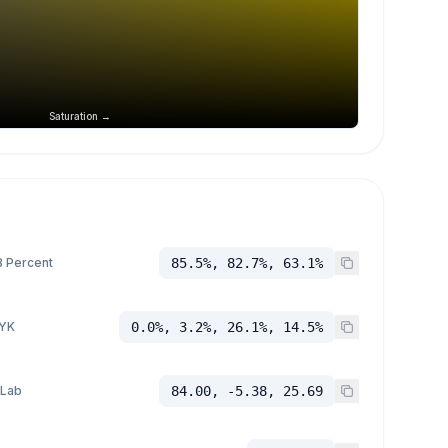
Saturation →
 Percent
85.5%, 82.7%, 63.1%
YK
0.0%, 3.2%, 26.1%, 14.5%
 Lab
84.00, -5.38, 25.69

══════

Work to be completed:
Each record above should be duplicated word for word, with no pictures included.

Written solution:
Saturation →
 Percent
85.5%, 82.7%, 63.1%
YK
0.0%, 3.2%, 26.1%, 14.5%
 Lab
84.00, -5.38, 25.69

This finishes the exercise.